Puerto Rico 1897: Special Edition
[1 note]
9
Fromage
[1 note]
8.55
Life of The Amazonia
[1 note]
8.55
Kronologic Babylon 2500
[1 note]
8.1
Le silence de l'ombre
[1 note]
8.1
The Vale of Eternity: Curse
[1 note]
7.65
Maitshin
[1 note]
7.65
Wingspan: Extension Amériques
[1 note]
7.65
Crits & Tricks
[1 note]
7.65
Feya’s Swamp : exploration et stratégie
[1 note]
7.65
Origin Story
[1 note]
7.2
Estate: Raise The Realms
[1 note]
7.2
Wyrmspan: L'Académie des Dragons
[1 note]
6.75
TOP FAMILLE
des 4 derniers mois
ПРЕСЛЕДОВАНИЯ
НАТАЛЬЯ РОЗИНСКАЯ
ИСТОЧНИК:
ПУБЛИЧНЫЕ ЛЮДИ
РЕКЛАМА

══════

■ DIRECTIONS:
Using the entries above, please restate each one word for word.

■ ANSWER SECTION:
Puerto Rico 1897: Special Edition
[1 note]
9
Fromage
[1 note]
8.55
Life of The Amazonia
[1 note]
8.55
Kronologic Babylon 2500
[1 note]
8.1
Le silence de l'ombre
[1 note]
8.1
The Vale of Eternity: Curse
[1 note]
7.65
Maitshin
[1 note]
7.65
Wingspan: Extension Amériques
[1 note]
7.65
Crits & Tricks
[1 note]
7.65
Feya’s Swamp : exploration et stratégie
[1 note]
7.65
Origin Story
[1 note]
7.2
Estate: Raise The Realms
[1 note]
7.2
Wyrmspan: L'Académie des Dragons
[1 note]
6.75
TOP FAMILLE
des 4 derniers mois
ПРЕСЛЕДОВАНИЯ
НАТАЛЬЯ РОЗИНСКАЯ
ИСТОЧНИК:
ПУБЛИЧНЫЕ ЛЮДИ
РЕКЛАМА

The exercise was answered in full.